### THE REQUEST:
Type out the records that follow, exactly as given.

### A block of data:
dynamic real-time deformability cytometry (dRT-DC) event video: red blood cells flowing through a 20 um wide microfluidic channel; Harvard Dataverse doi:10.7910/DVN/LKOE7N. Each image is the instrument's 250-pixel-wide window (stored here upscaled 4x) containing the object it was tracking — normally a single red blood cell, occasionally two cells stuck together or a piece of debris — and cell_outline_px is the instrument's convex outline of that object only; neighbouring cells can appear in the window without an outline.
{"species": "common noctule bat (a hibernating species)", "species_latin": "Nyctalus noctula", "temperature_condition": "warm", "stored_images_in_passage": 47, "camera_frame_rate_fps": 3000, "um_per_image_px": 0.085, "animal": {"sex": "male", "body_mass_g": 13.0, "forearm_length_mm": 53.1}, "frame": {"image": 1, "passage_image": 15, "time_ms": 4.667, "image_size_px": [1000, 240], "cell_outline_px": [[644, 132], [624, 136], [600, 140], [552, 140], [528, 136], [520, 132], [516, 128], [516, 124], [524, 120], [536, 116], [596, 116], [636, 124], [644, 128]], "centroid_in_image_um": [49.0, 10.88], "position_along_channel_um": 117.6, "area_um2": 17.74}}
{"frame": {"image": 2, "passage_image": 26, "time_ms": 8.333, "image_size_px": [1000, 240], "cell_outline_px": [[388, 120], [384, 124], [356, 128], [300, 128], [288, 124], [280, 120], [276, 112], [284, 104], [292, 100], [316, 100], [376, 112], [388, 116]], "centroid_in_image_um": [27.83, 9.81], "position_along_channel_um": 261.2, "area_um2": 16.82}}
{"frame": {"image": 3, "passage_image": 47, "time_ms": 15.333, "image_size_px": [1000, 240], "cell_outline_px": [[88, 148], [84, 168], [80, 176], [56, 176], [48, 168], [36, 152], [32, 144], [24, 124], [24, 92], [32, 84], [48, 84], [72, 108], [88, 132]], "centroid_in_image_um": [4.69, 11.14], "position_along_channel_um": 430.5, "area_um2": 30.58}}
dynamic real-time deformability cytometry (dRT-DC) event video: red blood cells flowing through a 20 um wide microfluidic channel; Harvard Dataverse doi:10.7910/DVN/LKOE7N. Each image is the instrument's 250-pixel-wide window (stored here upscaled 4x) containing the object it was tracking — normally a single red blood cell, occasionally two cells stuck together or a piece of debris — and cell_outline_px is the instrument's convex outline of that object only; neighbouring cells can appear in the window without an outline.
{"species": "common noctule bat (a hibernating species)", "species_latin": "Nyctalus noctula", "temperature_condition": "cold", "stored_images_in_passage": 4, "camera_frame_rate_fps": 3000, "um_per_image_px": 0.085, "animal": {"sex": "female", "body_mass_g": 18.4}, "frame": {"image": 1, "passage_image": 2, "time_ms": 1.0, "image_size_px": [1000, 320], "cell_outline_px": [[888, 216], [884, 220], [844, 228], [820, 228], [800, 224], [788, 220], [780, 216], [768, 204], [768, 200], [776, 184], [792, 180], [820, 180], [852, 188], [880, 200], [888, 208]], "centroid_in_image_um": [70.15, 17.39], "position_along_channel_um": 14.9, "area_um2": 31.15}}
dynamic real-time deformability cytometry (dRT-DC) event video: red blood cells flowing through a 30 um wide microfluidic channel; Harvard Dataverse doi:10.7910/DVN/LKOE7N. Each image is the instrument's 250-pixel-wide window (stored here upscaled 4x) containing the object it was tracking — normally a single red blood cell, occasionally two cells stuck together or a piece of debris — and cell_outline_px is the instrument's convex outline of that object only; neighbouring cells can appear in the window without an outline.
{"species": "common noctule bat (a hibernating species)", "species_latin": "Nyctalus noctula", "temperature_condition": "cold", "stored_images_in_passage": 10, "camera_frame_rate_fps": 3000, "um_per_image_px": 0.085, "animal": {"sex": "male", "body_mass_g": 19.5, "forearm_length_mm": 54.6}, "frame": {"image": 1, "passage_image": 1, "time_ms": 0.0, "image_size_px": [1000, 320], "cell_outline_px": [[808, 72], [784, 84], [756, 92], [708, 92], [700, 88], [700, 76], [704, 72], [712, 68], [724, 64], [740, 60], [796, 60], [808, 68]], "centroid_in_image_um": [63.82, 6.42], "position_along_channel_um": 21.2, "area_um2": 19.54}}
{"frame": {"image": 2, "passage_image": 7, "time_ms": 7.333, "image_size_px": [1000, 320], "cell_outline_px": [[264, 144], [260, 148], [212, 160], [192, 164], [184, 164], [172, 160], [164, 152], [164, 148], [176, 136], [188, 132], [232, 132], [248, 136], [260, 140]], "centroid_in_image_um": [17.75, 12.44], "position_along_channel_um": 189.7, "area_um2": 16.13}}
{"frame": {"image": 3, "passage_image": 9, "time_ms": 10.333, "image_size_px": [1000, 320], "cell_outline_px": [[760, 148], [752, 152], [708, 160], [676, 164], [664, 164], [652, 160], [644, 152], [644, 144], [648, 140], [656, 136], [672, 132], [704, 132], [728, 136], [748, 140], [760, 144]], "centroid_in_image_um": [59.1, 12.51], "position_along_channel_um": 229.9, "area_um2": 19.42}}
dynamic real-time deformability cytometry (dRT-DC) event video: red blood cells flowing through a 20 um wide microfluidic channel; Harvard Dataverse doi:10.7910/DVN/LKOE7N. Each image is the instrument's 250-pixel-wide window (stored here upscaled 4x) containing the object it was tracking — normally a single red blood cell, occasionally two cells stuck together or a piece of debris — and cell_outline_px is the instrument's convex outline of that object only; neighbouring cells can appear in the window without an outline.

### RESPONSE TO THIS EXERCISE:
dynamic real-time deformability cytometry (dRT-DC) event video: red blood cells flowing through a 20 um wide microfluidic channel; Harvard Dataverse doi:10.7910/DVN/LKOE7N. Each image is the instrument's 250-pixel-wide window (stored here upscaled 4x) containing the object it was tracking — normally a single red blood cell, occasionally two cells stuck together or a piece of debris — and cell_outline_px is the instrument's convex outline of that object only; neighbouring cells can appear in the window without an outline.
{"species": "common noctule bat (a hibernating species)", "species_latin": "Nyctalus noctula", "temperature_condition": "warm", "stored_images_in_passage": 47, "camera_frame_rate_fps": 3000, "um_per_image_px": 0.085, "animal": {"sex": "male", "body_mass_g": 13.0, "forearm_length_mm": 53.1}, "frame": {"image": 1, "passage_image": 15, "time_ms": 4.667, "image_size_px": [1000, 240], "cell_outline_px": [[644, 132], [624, 136], [600, 140], [552, 140], [528, 136], [520, 132], [516, 128], [516, 124], [524, 120], [536, 116], [596, 116], [636, 124], [644, 128]], "centroid_in_image_um": [49.0, 10.88], "position_along_channel_um": 117.6, "area_um2": 17.74}}
{"frame": {"image": 2, "passage_image": 26, "time_ms": 8.333, "image_size_px": [1000, 240], "cell_outline_px": [[388, 120], [384, 124], [356, 128], [300, 128], [288, 124], [280, 120], [276, 112], [284, 104], [292, 100], [316, 100], [376, 112], [388, 116]], "centroid_in_image_um": [27.83, 9.81], "position_along_channel_um": 261.2, "area_um2": 16.82}}
{"frame": {"image": 3, "passage_image": 47, "time_ms": 15.333, "image_size_px": [1000, 240], "cell_outline_px": [[88, 148], [84, 168], [80, 176], [56, 176], [48, 168], [36, 152], [32, 144], [24, 124], [24, 92], [32, 84], [48, 84], [72, 108], [88, 132]], "centroid_in_image_um": [4.69, 11.14], "position_along_channel_um": 430.5, "area_um2": 30.58}}
dynamic real-time deformability cytometry (dRT-DC) event video: red blood cells flowing through a 20 um wide microfluidic channel; Harvard Dataverse doi:10.7910/DVN/LKOE7N. Each image is the instrument's 250-pixel-wide window (stored here upscaled 4x) containing the object it was tracking — normally a single red blood cell, occasionally two cells stuck together or a piece of debris — and cell_outline_px is the instrument's convex outline of that object only; neighbouring cells can appear in the window without an outline.
{"species": "common noctule bat (a hibernating species)", "species_latin": "Nyctalus noctula", "temperature_condition": "cold", "stored_images_in_passage": 4, "camera_frame_rate_fps": 3000, "um_per_image_px": 0.085, "animal": {"sex": "female", "body_mass_g": 18.4}, "frame": {"image": 1, "passage_image": 2, "time_ms": 1.0, "image_size_px": [1000, 320], "cell_outline_px": [[888, 216], [884, 220], [844, 228], [820, 228], [800, 224], [788, 220], [780, 216], [768, 204], [768, 200], [776, 184], [792, 180], [820, 180], [852, 188], [880, 200], [888, 208]], "centroid_in_image_um": [70.15, 17.39], "position_along_channel_um": 14.9, "area_um2": 31.15}}
dynamic real-time deformability cytometry (dRT-DC) event video: red blood cells flowing through a 30 um wide microfluidic channel; Harvard Dataverse doi:10.7910/DVN/LKOE7N. Each image is the instrument's 250-pixel-wide window (stored here upscaled 4x) containing the object it was tracking — normally a single red blood cell, occasionally two cells stuck together or a piece of debris — and cell_outline_px is the instrument's convex outline of that object only; neighbouring cells can appear in the window without an outline.
{"species": "common noctule bat (a hibernating species)", "species_latin": "Nyctalus noctula", "temperature_condition": "cold", "stored_images_in_passage": 10, "camera_frame_rate_fps": 3000, "um_per_image_px": 0.085, "animal": {"sex": "male", "body_mass_g": 19.5, "forearm_length_mm": 54.6}, "frame": {"image": 1, "passage_image": 1, "time_ms": 0.0, "image_size_px": [1000, 320], "cell_outline_px": [[808, 72], [784, 84], [756, 92], [708, 92], [700, 88], [700, 76], [704, 72], [712, 68], [724, 64], [740, 60], [796, 60], [808, 68]], "centroid_in_image_um": [63.82, 6.42], "position_along_channel_um": 21.2, "area_um2": 19.54}}
{"frame": {"image": 2, "passage_image": 7, "time_ms": 7.333, "image_size_px": [1000, 320], "cell_outline_px": [[264, 144], [260, 148], [212, 160], [192, 164], [184, 164], [172, 160], [164, 152], [164, 148], [176, 136], [188, 132], [232, 132], [248, 136], [260, 140]], "centroid_in_image_um": [17.75, 12.44], "position_along_channel_um": 189.7, "area_um2": 16.13}}
{"frame": {"image": 3, "passage_image": 9, "time_ms": 10.333, "image_size_px": [1000, 320], "cell_outline_px": [[760, 148], [752, 152], [708, 160], [676, 164], [664, 164], [652, 160], [644, 152], [644, 144], [648, 140], [656, 136], [672, 132], [704, 132], [728, 136], [748, 140], [760, 144]], "centroid_in_image_um": [59.1, 12.51], "position_along_channel_um": 229.9, "area_um2": 19.42}}
dynamic real-time deformability cytometry (dRT-DC) event video: red blood cells flowing through a 20 um wide microfluidic channel; Harvard Dataverse doi:10.7910/DVN/LKOE7N. Each image is the instrument's 250-pixel-wide window (stored here upscaled 4x) containing the object it was tracking — normally a single red blood cell, occasionally two cells stuck together or a piece of debris — and cell_outline_px is the instrument's convex outline of that object only; neighbouring cells can appear in the window without an outline.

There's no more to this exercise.